(Keypoint text descriptions)
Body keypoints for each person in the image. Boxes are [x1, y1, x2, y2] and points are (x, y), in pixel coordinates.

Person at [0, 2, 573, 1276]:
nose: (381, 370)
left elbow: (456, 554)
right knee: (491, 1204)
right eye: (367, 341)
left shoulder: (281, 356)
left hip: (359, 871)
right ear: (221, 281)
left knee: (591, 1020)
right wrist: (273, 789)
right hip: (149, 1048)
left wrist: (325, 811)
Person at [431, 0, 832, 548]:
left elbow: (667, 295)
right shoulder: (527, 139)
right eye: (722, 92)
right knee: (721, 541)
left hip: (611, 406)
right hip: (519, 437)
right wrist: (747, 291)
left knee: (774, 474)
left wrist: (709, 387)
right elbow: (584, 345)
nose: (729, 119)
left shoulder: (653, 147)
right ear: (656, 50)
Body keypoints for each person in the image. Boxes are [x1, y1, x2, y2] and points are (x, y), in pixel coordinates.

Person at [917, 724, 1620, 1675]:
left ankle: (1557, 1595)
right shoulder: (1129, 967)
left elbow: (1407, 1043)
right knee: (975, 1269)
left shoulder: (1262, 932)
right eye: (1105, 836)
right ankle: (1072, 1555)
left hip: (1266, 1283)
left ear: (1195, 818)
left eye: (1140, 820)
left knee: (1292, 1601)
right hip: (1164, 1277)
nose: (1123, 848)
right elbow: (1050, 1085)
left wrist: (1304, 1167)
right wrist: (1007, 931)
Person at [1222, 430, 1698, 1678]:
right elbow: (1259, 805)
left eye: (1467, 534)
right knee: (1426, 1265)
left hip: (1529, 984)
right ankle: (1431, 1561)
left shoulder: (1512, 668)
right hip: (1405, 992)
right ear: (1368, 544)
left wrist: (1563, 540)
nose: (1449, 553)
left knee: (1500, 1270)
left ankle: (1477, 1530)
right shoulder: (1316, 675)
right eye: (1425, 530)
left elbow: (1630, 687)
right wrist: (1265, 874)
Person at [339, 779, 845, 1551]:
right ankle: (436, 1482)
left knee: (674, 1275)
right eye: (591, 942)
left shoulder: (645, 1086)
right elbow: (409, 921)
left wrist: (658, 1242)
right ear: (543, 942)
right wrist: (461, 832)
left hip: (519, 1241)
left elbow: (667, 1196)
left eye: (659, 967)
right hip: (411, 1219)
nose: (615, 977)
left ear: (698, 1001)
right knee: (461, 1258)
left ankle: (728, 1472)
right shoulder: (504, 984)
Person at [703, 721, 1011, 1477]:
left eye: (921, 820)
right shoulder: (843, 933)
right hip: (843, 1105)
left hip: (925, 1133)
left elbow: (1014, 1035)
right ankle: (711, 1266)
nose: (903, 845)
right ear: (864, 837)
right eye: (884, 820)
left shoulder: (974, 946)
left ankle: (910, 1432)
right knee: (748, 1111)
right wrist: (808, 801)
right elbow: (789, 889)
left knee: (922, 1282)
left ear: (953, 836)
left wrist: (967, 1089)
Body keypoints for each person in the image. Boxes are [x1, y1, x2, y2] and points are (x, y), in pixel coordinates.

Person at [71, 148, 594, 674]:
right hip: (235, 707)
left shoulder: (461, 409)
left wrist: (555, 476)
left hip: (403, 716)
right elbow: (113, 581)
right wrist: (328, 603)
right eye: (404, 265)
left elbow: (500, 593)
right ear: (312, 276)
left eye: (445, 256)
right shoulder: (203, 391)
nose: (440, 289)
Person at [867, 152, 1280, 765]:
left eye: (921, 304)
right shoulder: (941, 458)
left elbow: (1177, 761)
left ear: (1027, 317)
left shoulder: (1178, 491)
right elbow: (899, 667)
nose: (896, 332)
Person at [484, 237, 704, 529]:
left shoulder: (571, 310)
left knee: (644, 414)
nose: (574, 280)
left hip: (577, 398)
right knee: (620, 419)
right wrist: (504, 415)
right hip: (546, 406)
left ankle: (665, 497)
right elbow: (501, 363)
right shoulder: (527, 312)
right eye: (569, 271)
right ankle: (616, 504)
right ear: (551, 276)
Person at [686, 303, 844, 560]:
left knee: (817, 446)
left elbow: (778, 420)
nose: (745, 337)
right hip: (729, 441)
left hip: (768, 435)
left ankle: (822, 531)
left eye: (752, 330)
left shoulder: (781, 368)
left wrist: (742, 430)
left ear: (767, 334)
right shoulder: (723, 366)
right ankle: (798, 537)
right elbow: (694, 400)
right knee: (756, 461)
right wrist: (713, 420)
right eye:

Problem requirements:
Scan the data above for the word "nose". Copy every line in which it is found.

Exercise response:
nose: (381, 370)
nose: (729, 119)
nose: (1123, 848)
nose: (1449, 553)
nose: (615, 977)
nose: (903, 845)
nose: (440, 289)
nose: (896, 332)
nose: (574, 280)
nose: (745, 337)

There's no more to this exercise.